Express each of the entries below as a numbered list of its lines, leaving out any blank lines.

[Listed records]

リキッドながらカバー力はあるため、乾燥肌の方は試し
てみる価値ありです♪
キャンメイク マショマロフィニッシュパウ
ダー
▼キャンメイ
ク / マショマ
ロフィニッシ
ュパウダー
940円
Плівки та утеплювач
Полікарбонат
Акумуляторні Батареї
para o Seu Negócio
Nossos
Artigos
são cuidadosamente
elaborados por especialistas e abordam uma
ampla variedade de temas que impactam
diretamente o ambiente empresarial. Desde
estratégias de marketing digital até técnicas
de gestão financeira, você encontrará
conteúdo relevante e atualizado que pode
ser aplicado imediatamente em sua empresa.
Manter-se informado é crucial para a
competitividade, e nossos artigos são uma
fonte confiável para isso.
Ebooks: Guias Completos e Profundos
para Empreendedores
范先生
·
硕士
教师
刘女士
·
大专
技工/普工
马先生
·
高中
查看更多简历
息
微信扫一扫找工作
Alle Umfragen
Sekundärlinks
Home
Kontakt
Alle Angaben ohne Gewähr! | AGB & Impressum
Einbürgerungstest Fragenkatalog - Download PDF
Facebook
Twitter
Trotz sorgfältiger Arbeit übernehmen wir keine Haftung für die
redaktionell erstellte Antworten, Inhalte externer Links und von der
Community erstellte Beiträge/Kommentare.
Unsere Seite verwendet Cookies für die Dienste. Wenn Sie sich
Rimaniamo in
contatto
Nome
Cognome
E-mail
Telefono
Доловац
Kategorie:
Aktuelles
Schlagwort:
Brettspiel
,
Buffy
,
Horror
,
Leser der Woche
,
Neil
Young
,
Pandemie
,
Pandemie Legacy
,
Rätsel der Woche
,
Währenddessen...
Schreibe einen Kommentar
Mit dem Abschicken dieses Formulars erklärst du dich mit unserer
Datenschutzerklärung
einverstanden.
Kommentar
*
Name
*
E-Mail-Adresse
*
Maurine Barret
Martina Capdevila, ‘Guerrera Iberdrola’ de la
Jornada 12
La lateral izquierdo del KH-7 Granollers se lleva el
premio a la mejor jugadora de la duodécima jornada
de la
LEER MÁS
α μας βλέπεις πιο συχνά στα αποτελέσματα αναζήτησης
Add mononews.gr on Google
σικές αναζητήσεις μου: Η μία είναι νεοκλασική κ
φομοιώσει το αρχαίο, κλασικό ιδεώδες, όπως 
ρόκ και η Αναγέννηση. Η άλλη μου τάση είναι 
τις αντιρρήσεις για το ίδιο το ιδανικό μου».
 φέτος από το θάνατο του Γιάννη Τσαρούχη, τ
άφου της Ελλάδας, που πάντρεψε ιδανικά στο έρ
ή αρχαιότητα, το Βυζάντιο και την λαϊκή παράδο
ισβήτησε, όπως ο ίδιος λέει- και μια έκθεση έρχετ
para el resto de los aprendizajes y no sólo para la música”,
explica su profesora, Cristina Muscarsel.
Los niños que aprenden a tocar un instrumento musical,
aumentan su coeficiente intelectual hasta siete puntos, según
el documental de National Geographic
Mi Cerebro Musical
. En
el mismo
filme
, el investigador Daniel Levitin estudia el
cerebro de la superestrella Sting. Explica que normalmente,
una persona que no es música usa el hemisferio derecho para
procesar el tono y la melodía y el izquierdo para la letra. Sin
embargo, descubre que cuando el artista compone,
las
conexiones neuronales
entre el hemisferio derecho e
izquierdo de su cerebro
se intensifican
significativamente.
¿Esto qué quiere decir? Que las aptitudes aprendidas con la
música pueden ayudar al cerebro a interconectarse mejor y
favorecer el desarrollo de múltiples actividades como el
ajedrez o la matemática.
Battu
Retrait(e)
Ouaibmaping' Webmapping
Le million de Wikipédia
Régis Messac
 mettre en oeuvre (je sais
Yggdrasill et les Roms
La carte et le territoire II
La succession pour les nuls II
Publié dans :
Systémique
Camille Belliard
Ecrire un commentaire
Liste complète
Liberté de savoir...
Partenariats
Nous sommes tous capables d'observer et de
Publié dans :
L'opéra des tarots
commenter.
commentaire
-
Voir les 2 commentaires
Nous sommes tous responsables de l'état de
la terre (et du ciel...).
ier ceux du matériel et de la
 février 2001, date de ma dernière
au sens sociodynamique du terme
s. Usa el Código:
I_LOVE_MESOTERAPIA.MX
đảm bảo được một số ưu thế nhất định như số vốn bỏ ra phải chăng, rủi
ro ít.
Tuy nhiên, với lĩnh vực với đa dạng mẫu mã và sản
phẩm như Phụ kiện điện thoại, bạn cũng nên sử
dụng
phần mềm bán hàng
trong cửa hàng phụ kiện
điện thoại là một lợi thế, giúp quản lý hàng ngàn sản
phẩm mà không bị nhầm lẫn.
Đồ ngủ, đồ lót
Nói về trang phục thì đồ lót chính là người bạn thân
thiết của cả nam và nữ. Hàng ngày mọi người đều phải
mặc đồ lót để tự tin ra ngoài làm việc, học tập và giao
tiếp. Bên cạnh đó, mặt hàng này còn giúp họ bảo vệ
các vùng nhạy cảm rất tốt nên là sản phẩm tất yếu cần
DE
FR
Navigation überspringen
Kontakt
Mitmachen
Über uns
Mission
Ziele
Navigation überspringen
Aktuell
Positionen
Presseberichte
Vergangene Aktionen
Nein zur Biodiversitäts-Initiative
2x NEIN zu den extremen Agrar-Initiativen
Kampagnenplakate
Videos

[/Listed records]

• [Response to the exercise]:
1. リキッドながらカバー力はあるため、乾燥肌の方は試し
2. てみる価値ありです♪
3. キャンメイク マショマロフィニッシュパウ
4. ダー
5. ▼キャンメイ
6. ク / マショマ
7. ロフィニッシ
8. ュパウダー
9. 940円
10. Плівки та утеплювач
11. Полікарбонат
12. Акумуляторні Батареї
13. para o Seu Negócio
14. Nossos
15. Artigos
16. são cuidadosamente
17. elaborados por especialistas e abordam uma
18. ampla variedade de temas que impactam
19. diretamente o ambiente empresarial. Desde
20. estratégias de marketing digital até técnicas
21. de gestão financeira, você encontrará
22. conteúdo relevante e atualizado que pode
23. ser aplicado imediatamente em sua empresa.
24. Manter-se informado é crucial para a
25. competitividade, e nossos artigos são uma
26. fonte confiável para isso.
27. Ebooks: Guias Completos e Profundos
28. para Empreendedores
29. 范先生
30. ·
31. 硕士
32. 教师
33. 刘女士
34. ·
35. 大专
36. 技工/普工
37. 马先生
38. ·
39. 高中
40. 查看更多简历
41. 息
42. 微信扫一扫找工作
43. Alle Umfragen
44. Sekundärlinks
45. Home
46. Kontakt
47. Alle Angaben ohne Gewähr! | AGB & Impressum
48. Einbürgerungstest Fragenkatalog - Download PDF
49. Facebook
50. Twitter
51. Trotz sorgfältiger Arbeit übernehmen wir keine Haftung für die
52. redaktionell erstellte Antworten, Inhalte externer Links und von der
53. Community erstellte Beiträge/Kommentare.
54. Unsere Seite verwendet Cookies für die Dienste. Wenn Sie sich
55. Rimaniamo in
56. contatto
57. Nome
58. Cognome
59. E-mail
60. Telefono
61. Доловац
62. Kategorie:
63. Aktuelles
64. Schlagwort:
65. Brettspiel
66. ,
67. Buffy
68. ,
69. Horror
70. ,
71. Leser der Woche
72. ,
73. Neil
74. Young
75. ,
76. Pandemie
77. ,
78. Pandemie Legacy
79. ,
80. Rätsel der Woche
81. ,
82. Währenddessen...
83. Schreibe einen Kommentar
84. Mit dem Abschicken dieses Formulars erklärst du dich mit unserer
85. Datenschutzerklärung
86. einverstanden.
87. Kommentar
88. *
89. Name
90. *
91. E-Mail-Adresse
92. *
93. Maurine Barret
94. Martina Capdevila, ‘Guerrera Iberdrola’ de la
95. Jornada 12
96. La lateral izquierdo del KH-7 Granollers se lleva el
97. premio a la mejor jugadora de la duodécima jornada
98. de la
99. LEER MÁS
100. α μας βλέπεις πιο συχνά στα αποτελέσματα αναζήτησης
101. Add mononews.gr on Google
102. σικές αναζητήσεις μου: Η μία είναι νεοκλασική κ
103. φομοιώσει το αρχαίο, κλασικό ιδεώδες, όπως 
104. ρόκ και η Αναγέννηση. Η άλλη μου τάση είναι 
105. τις αντιρρήσεις για το ίδιο το ιδανικό μου».
106.  φέτος από το θάνατο του Γιάννη Τσαρούχη, τ
107. άφου της Ελλάδας, που πάντρεψε ιδανικά στο έρ
108. ή αρχαιότητα, το Βυζάντιο και την λαϊκή παράδο
109. ισβήτησε, όπως ο ίδιος λέει- και μια έκθεση έρχετ
110. para el resto de los aprendizajes y no sólo para la música”,
111. explica su profesora, Cristina Muscarsel.
112. Los niños que aprenden a tocar un instrumento musical,
113. aumentan su coeficiente intelectual hasta siete puntos, según
114. el documental de National Geographic
115. Mi Cerebro Musical
116. . En
117. el mismo
118. filme
119. , el investigador Daniel Levitin estudia el
120. cerebro de la superestrella Sting. Explica que normalmente,
121. una persona que no es música usa el hemisferio derecho para
122. procesar el tono y la melodía y el izquierdo para la letra. Sin
123. embargo, descubre que cuando el artista compone,
124. las
125. conexiones neuronales
126. entre el hemisferio derecho e
127. izquierdo de su cerebro
128. se intensifican
129. significativamente.
130. ¿Esto qué quiere decir? Que las aptitudes aprendidas con la
131. música pueden ayudar al cerebro a interconectarse mejor y
132. favorecer el desarrollo de múltiples actividades como el
133. ajedrez o la matemática.
134. Battu
135. Retrait(e)
136. Ouaibmaping' Webmapping
137. Le million de Wikipédia
138. Régis Messac
139.  mettre en oeuvre (je sais
140. Yggdrasill et les Roms
141. La carte et le territoire II
142. La succession pour les nuls II
143. Publié dans :
144. Systémique
145. Camille Belliard
146. Ecrire un commentaire
147. Liste complète
148. Liberté de savoir...
149. Partenariats
150. Nous sommes tous capables d'observer et de
151. Publié dans :
152. L'opéra des tarots
153. commenter.
154. commentaire
155. -
156. Voir les 2 commentaires
157. Nous sommes tous responsables de l'état de
158. la terre (et du ciel...).
159. ier ceux du matériel et de la
160.  février 2001, date de ma dernière
161. au sens sociodynamique du terme
162. s. Usa el Código:
163. I_LOVE_MESOTERAPIA.MX
164. đảm bảo được một số ưu thế nhất định như số vốn bỏ ra phải chăng, rủi
165. ro ít.
166. Tuy nhiên, với lĩnh vực với đa dạng mẫu mã và sản
167. phẩm như Phụ kiện điện thoại, bạn cũng nên sử
168. dụng
169. phần mềm bán hàng
170. trong cửa hàng phụ kiện
171. điện thoại là một lợi thế, giúp quản lý hàng ngàn sản
172. phẩm mà không bị nhầm lẫn.
173. Đồ ngủ, đồ lót
174. Nói về trang phục thì đồ lót chính là người bạn thân
175. thiết của cả nam và nữ. Hàng ngày mọi người đều phải
176. mặc đồ lót để tự tin ra ngoài làm việc, học tập và giao
177. tiếp. Bên cạnh đó, mặt hàng này còn giúp họ bảo vệ
178. các vùng nhạy cảm rất tốt nên là sản phẩm tất yếu cần
179. DE
180. FR
181. Navigation überspringen
182. Kontakt
183. Mitmachen
184. Über uns
185. Mission
186. Ziele
187. Navigation überspringen
188. Aktuell
189. Positionen
190. Presseberichte
191. Vergangene Aktionen
192. Nein zur Biodiversitäts-Initiative
193. 2x NEIN zu den extremen Agrar-Initiativen
194. Kampagnenplakate
195. Videos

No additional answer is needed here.